Gordon Colborn, consulting leader, PwC in Scotland, said: “There is no one silver bullet that can solve the range of issues currently facing the oil and gas industry – instead there are seven that we believe can transform, modernise and re-energise operations across the UKCS.

“These seven fundamental steps are pragmatic lessons that have been transformational in other major industries and are highly relevant to those firms working in the North Sea. The alternative approach is the status quo – acknowledging a short lifespan of the UKCS and an acceleration towards decommissioning.

“I believe this industry can have a sustainable future, but we need to take a more strategic and integrated view if we are to extend the life of the North Sea for everyone involved and for future generations. It’s time to act.”

Stephen Marcos Jones, business development director, Oil and Gas UK, added: “As this basin is faced with being competitive in a global marketplace, it is essential industry acts quickly and determinedly to address its cost and efficiencies challenges.

“Work is already under way to address this, and our conference is the ideal forum to encourage greater collaboration and set out an industry-wide strategy for improvement. We can learn a lot of other successful UK industries, to support both operations on the UK continental shelf, and Britain’s world-class supply chain.

“If this sector is to thrive for decades ahead, cooperation and relationship optimisation will be key.”

Other industries have collaborated

In the 1980s to 2000s, four heavy engineering based industry sectors – aerospace, automotive, chemical, and rail – dealt with a similar range of challenges, such as: significant safety requirements; extended periods of considerable cost pressure; economic downturns impacting trade; and increasing international competition for investment.

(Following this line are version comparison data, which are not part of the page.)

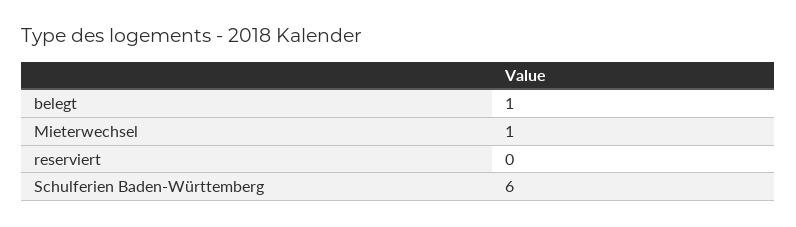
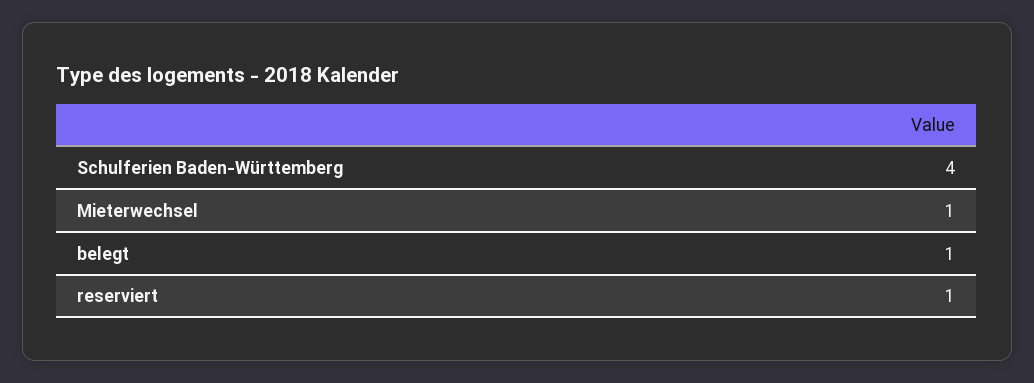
  {
    "belegt": 1,
    "Mieterwechsel": 1,
-   "reserviert": 0,
+   "reserviert": 1,
-   "Schulferien Baden-Württemberg": 6
+   "Schulferien Baden-Württemberg": 4
  }

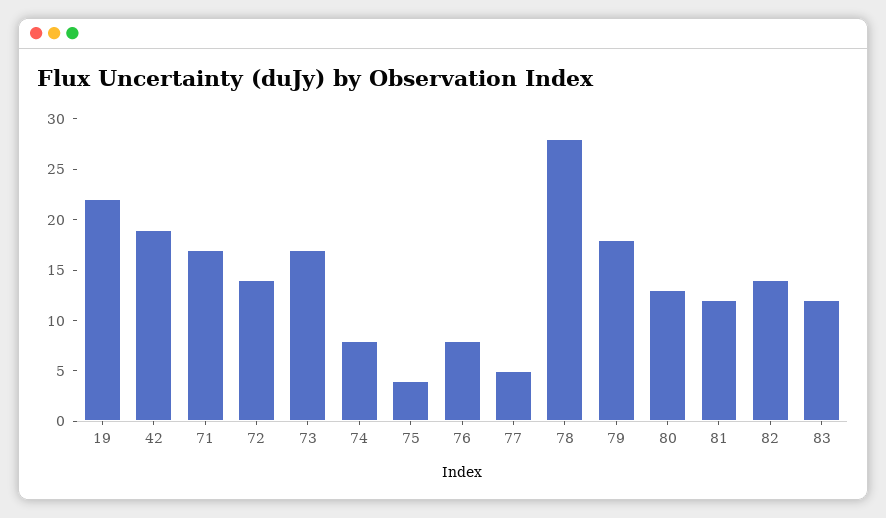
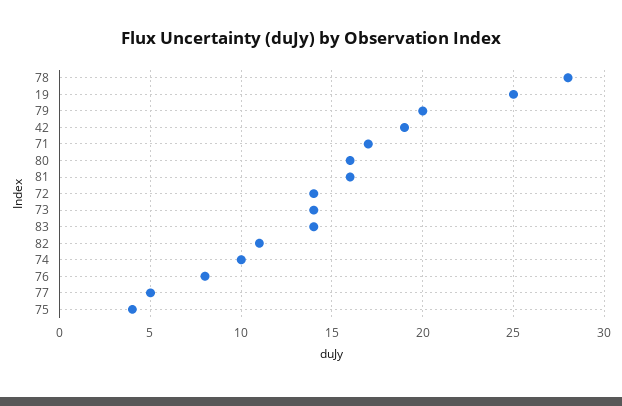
  {
-   "19": 22,
+   "19": 25,
    "42": 19,
    "71": 17,
    "72": 14,
-   "73": 17,
+   "73": 14,
-   "74": 8,
+   "74": 10,
    "75": 4,
    "76": 8,
    "77": 5,
    "78": 28,
-   "79": 18,
+   "79": 20,
-   "80": 13,
+   "80": 16,
-   "81": 12,
+   "81": 16,
-   "82": 14,
+   "82": 11,
-   "83": 12
+   "83": 14
  }

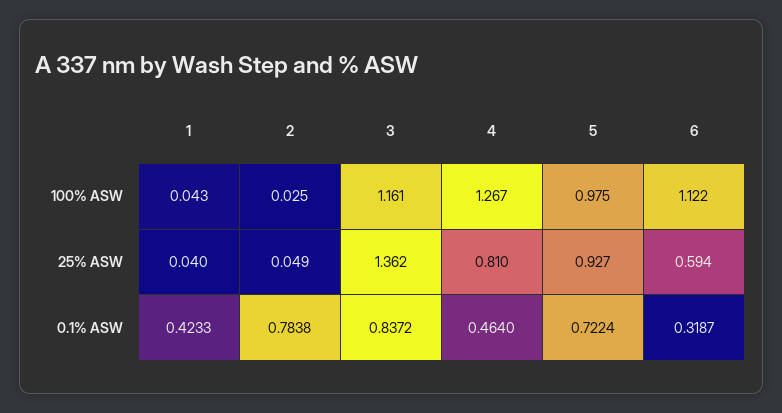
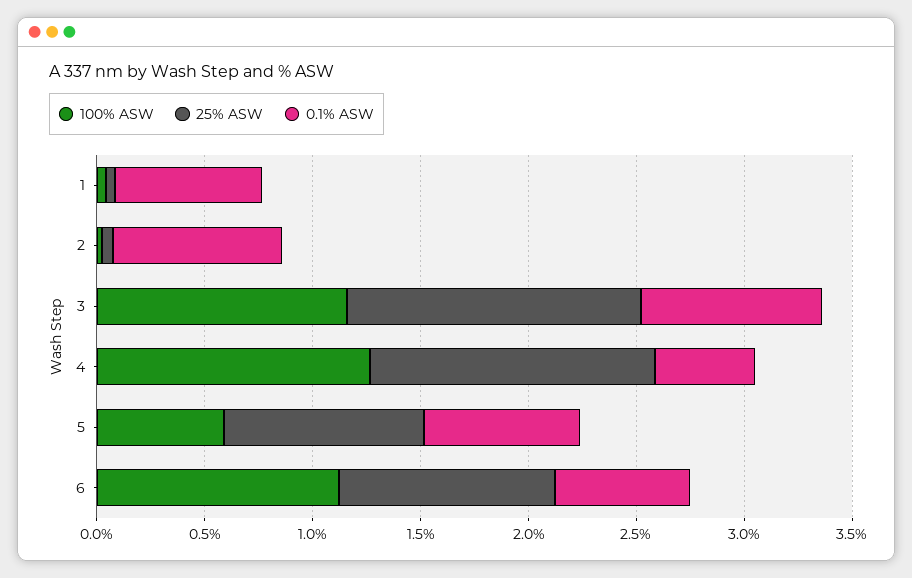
  {
    "100% ASW": {
      "1": 0.043,
      "2": 0.025,
      "3": 1.161,
      "4": 1.267,
-     "5": 0.975,
+     "5": 0.6,
      "6": 1.122
    },
    "25% ASW": {
      "1": 0.04,
      "2": 0.049,
      "3": 1.362,
-     "4": 0.81,
+     "4": 1.3,
      "5": 0.927,
-     "6": 0.594
+     "6": 1
    },
    "0.1% ASW": {
-     "1": 0.4233,
+     "1": 0.7,
      "2": 0.7838,
      "3": 0.8372,
      "4": 0.464,
      "5": 0.7224,
-     "6": 0.3187
+     "6": 0.6
    }
  }

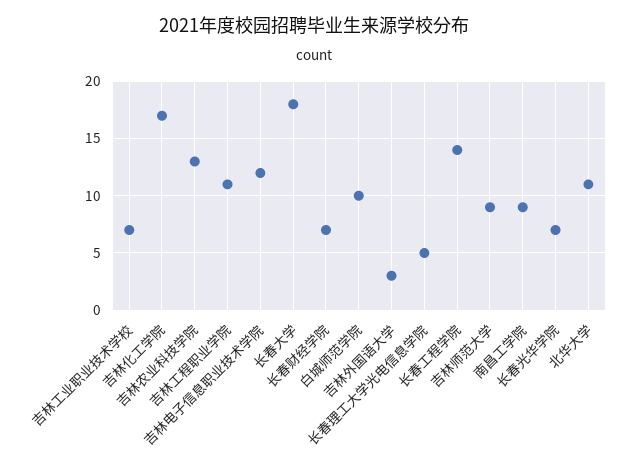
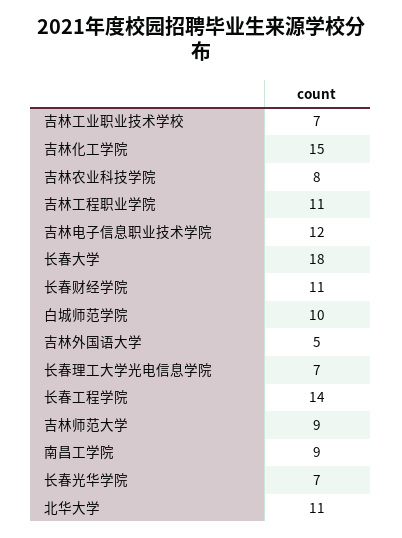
  {
    "吉林工业职业技术学校": 7,
-   "吉林化工学院": 17,
+   "吉林化工学院": 15,
-   "吉林农业科技学院": 13,
+   "吉林农业科技学院": 8,
    "吉林工程职业学院": 11,
    "吉林电子信息职业技术学院": 12,
    "长春大学": 18,
-   "长春财经学院": 7,
+   "长春财经学院": 11,
    "白城师范学院": 10,
-   "吉林外国语大学": 3,
+   "吉林外国语大学": 5,
-   "长春理工大学光电信息学院": 5,
+   "长春理工大学光电信息学院": 7,
    "长春工程学院": 14,
    "吉林师范大学": 9,
    "南昌工学院": 9,
    "长春光华学院": 7,
    "北华大学": 11
  }

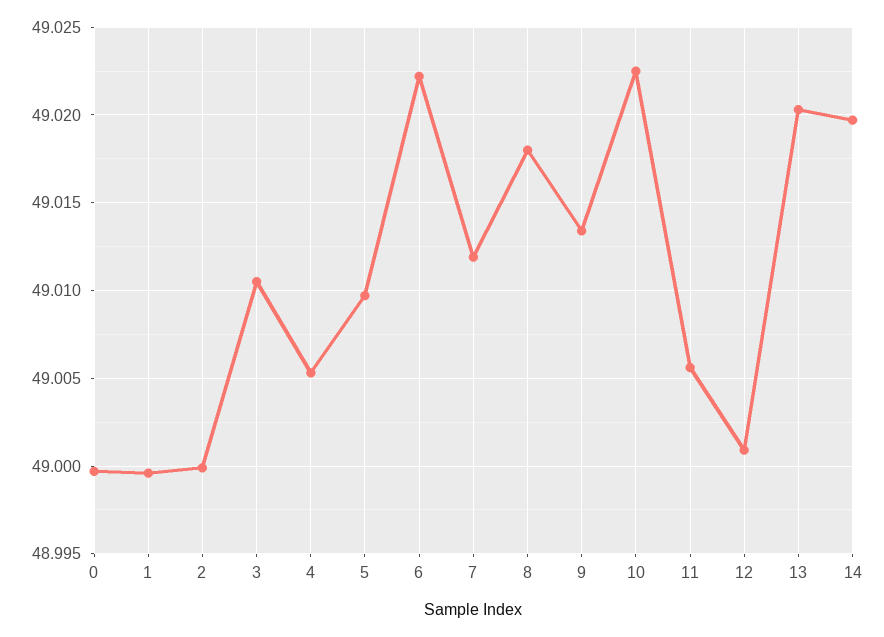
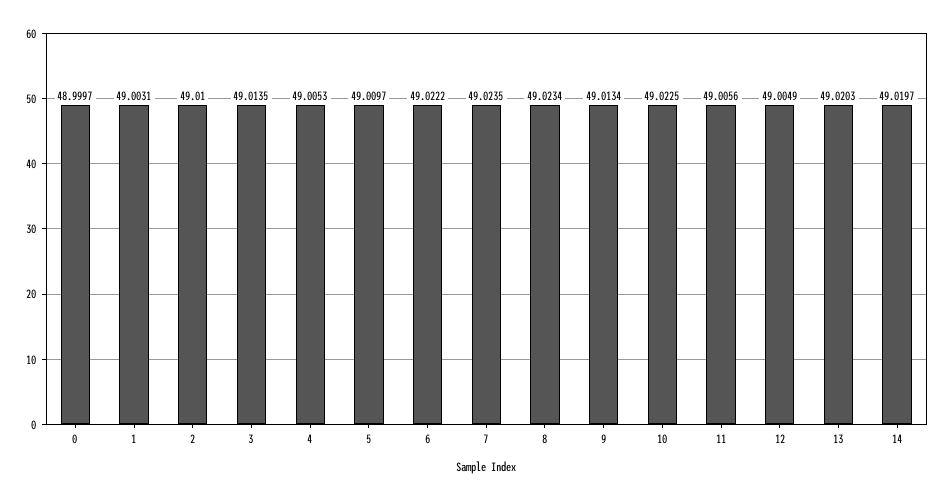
  {
    "0": 48.9997,
-   "1": 48.9995,
+   "1": 49.0031,
-   "2": 49,
+   "2": 49.01,
-   "3": 49.0105,
+   "3": 49.0135,
    "4": 49.0053,
    "5": 49.0097,
    "6": 49.0222,
-   "7": 49.012,
+   "7": 49.0235,
-   "8": 49.018,
+   "8": 49.0234,
    "9": 49.0134,
    "10": 49.0225,
    "11": 49.0056,
-   "12": 49.001,
+   "12": 49.0049,
    "13": 49.0203,
    "14": 49.0197
  }

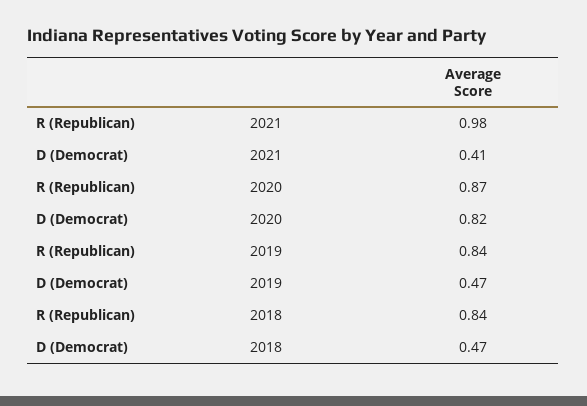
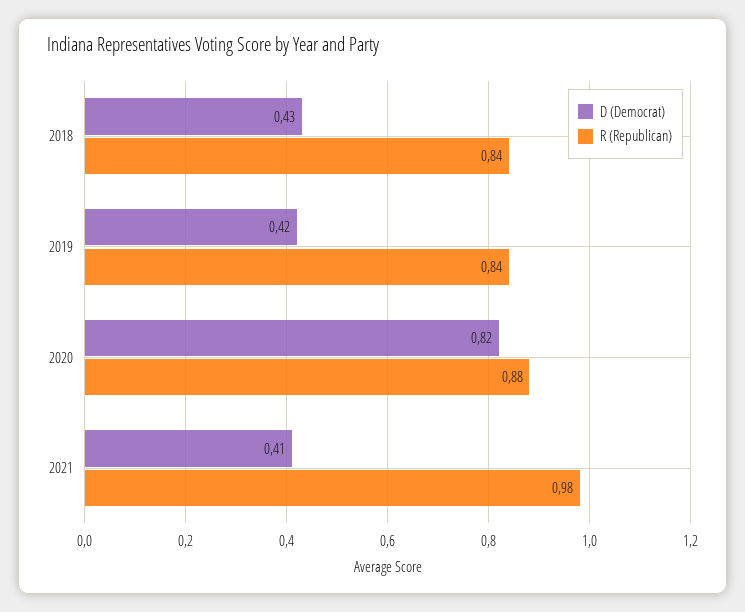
  {
    "R (Republican)": {
      "2021": 0.98,
-     "2020": 0.87,
+     "2020": 0.88,
      "2019": 0.84,
      "2018": 0.84
    },
    "D (Democrat)": {
      "2021": 0.41,
      "2020": 0.82,
-     "2019": 0.47,
+     "2019": 0.42,
-     "2018": 0.47
+     "2018": 0.43
    }
  }

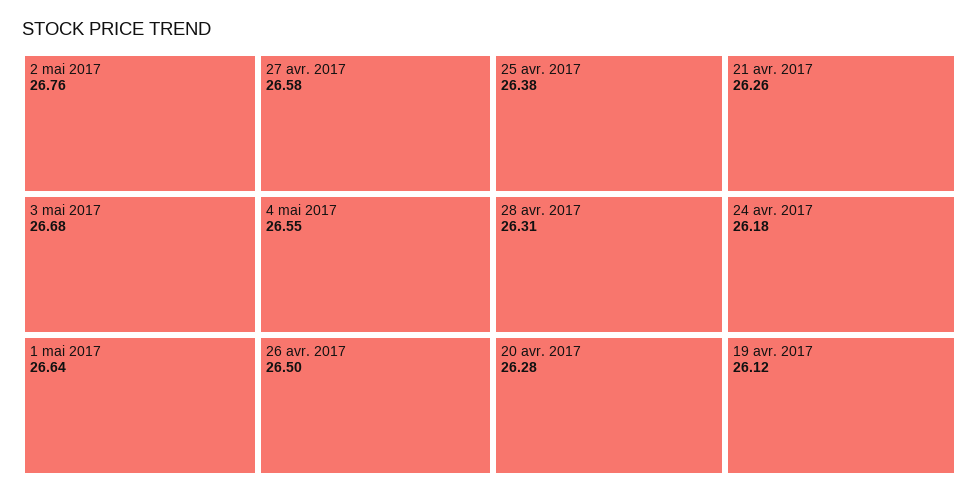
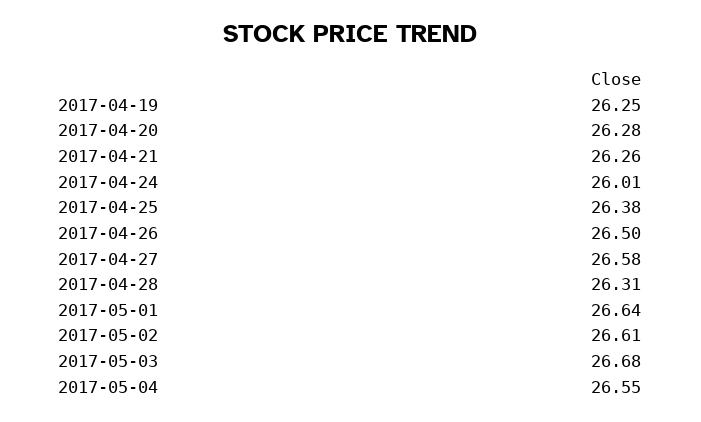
  {
-   "2 mai 2017": 26.76,
+   "2 mai 2017": 26.61,
    "3 mai 2017": 26.68,
    "1 mai 2017": 26.64,
    "27 avr. 2017": 26.58,
    "4 mai 2017": 26.55,
    "26 avr. 2017": 26.5,
    "25 avr. 2017": 26.38,
    "28 avr. 2017": 26.31,
    "20 avr. 2017": 26.28,
    "21 avr. 2017": 26.26,
-   "24 avr. 2017": 26.18,
+   "24 avr. 2017": 26.01,
-   "19 avr. 2017": 26.12
+   "19 avr. 2017": 26.25
  }

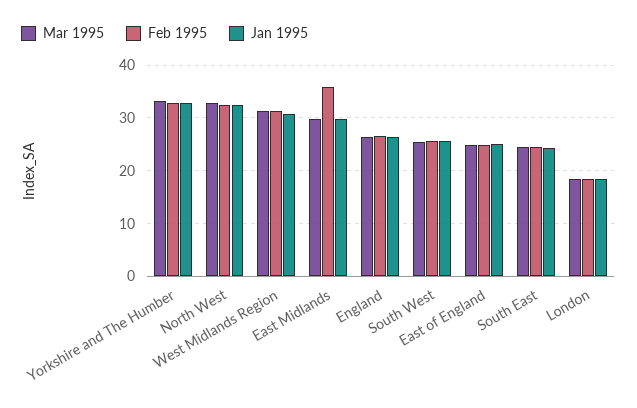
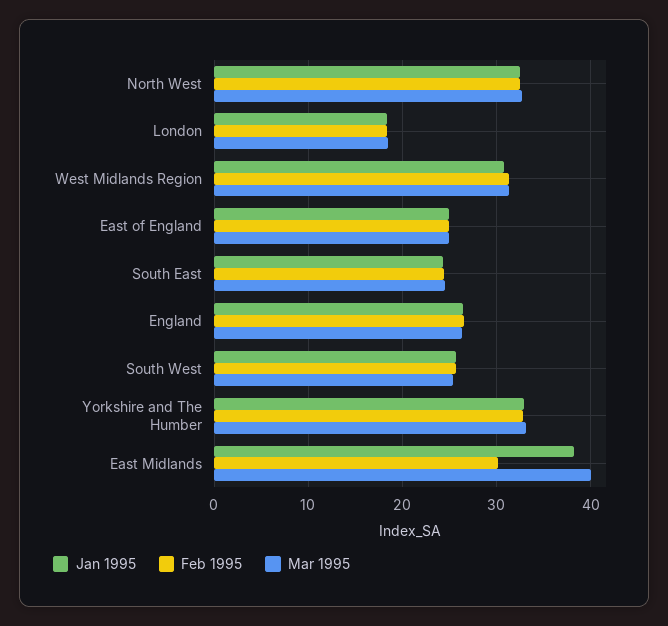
  {
    "Mar 1995": {
      "Yorkshire and The Humber": 33,
      "North West": 33,
      "West Midlands Region": 31,
-     "East Midlands": 30,
+     "East Midlands": 40,
      "England": 26,
      "South West": 25,
      "East of England": 25,
      "South East": 25,
      "London": 18
    },
    "Feb 1995": {
      "Yorkshire and The Humber": 33,
      "North West": 33,
      "West Midlands Region": 31,
-     "East Midlands": 36,
+     "East Midlands": 30,
      "England": 27,
      "South West": 26,
      "East of England": 25,
      "South East": 24,
      "London": 18
    },
    "Jan 1995": {
      "Yorkshire and The Humber": 33,
      "North West": 33,
      "West Midlands Region": 31,
-     "East Midlands": 30,
+     "East Midlands": 38,
      "England": 26,
      "South West": 26,
      "East of England": 25,
      "South East": 24,
      "London": 18
    }
  }

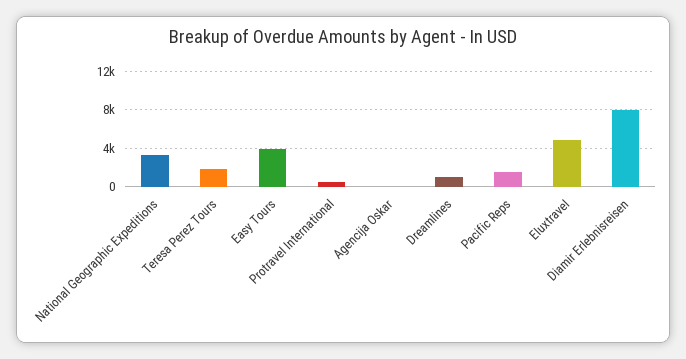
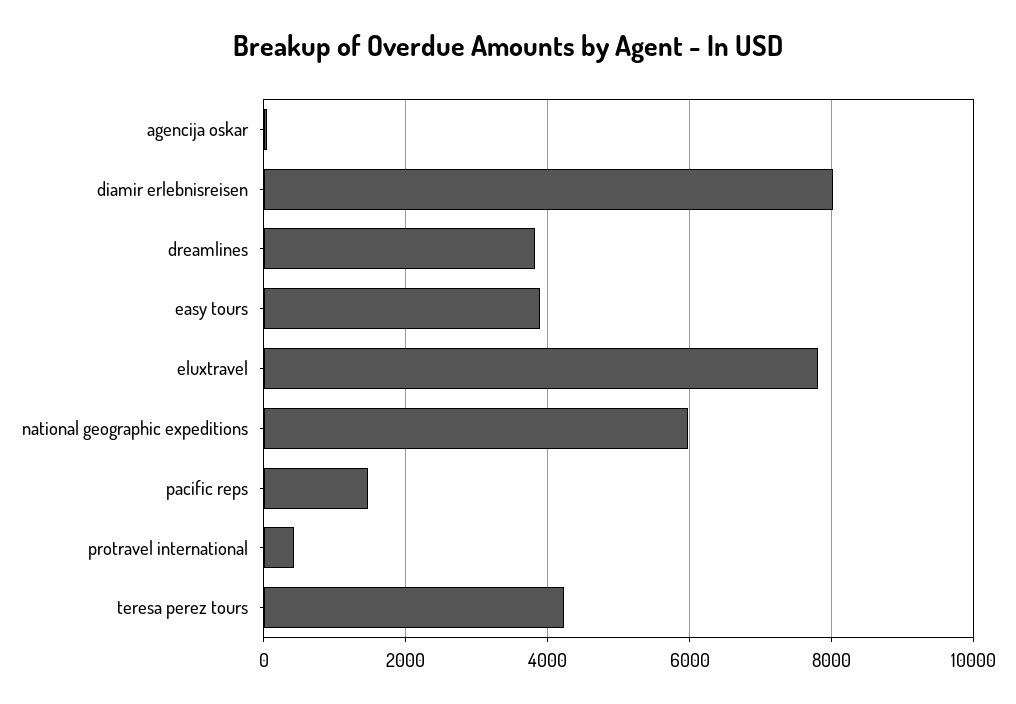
  {
-   "National Geographic Expeditions": 3000,
+   "National Geographic Expeditions": 6000,
-   "Teresa Perez Tours": 2000,
+   "Teresa Perez Tours": 4200,
    "Easy Tours": 3800,
    "Protravel International": 400,
    "Agencija Oskar": 0,
-   "Dreamlines": 1000,
+   "Dreamlines": 3800,
    "Pacific Reps": 1400,
-   "Eluxtravel": 5000,
+   "Eluxtravel": 7800,
    "Diamir Erlebnisreisen": 8000
  }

Their responses were transformational and this report’s seven fundamental steps capture the key tactics used to dramatically cut their cost base and more effectively manage performance. These include:

·        Building leadership teams with a strong, compelling vision for cultural and operational change that can engender trust inside and out.
·        Treating operations as a strategic asset that can provide the basis of competitive advantage rather than simply a cost of doing business.
·        Addressing the core/non-core dilemma – defining and building world-class capability across core competencies and collaborating with organisations better placed to deliver those that are non-core.
·        Boosting performance management by understanding and measuring what is important and using the data to drive change and improvement.
·        Developing an innovation culture and managing change effectively – constantly looking for better ways of doing things, and innovating across technology and processes.

PwC says the seven fundamentals will go a long way to helping firms secure sustained efficiencies of up to 30-40% – the guideline target set by the regulator. However, the report authors do not believe they are sufficient on their own. and that two other factors are crucial to maximising improvement potential and delivering the step change needed across the North Sea:

·        Encouraging sector wide collaboration between firms and across the supply chain will not only eliminate duplication, create scale and reduce costs, but will ensure the industry is able to swiftly react to future opportunities as they present themselves.
·        The report also highlights the influential role of a progressive regulator in helping firms implement best practice and successfully address market shifts, something that has been prevalent in driving change within the automotive, aeronautic, chemical and rail industries.